While ALiX was primarily written to analyze experimental data, it has become increasingly useful to analyze simulated data as well.Simulations can sometime provide intuition on the effect of various parameters on the outcome of a measurement, and are in general easier to come about than a full-fledged theory of the same phenomenon.
Two related projects are currently on-going to complement analysis capabilities:
- a SMS Simulator
- a SPAD Simulator
The goal of the SMS Simulator is to provide an engine for the generation of time stamps coming from individual molecules labeled with fluorescent reporters. In its initial iteration, the engine simulates simple Brownian diffusion in a pseudo-periodic box through a 3-dimensional Gaussian excitation/detection volume. A single fluorophore is modeled, but multiple molecules can be simulated at once. The simulator will eventually support multiple fluorophores per molecule, complex photophysics for each fluorophore, various excitation schemes (alternated, pulsed, polarized) and detection schemes (non-polarizing or polarizing beam-splitter, misalignment, aberrations, etc) and single-molecule dynamics.

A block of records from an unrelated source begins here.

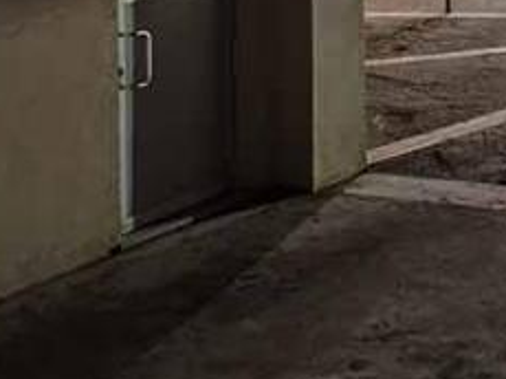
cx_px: 748
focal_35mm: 77
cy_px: -206
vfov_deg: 17.1
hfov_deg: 21.5
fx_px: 1124
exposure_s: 1/14.3
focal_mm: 6.14
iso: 2500
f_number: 1.65
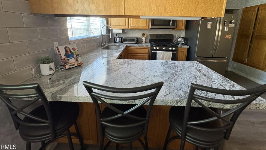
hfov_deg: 99.4
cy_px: 52
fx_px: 113
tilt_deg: -11.0
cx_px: 135
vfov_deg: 65.5
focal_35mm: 16
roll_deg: -1.1
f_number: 2.2
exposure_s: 1/60
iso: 500
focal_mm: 2.22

The goal of the SPAD Simulator is to process the photons generated by the SMS Simulator and simulate their interaction with a SPAD, using a simplified model of such a device, including dark counts, afterpulsing, deadtime and, in the future, avalanche timing jitter and other possible effects.
These two tools will output data in the Photon-HDF5 format, allowing any software to process it, including ALiX.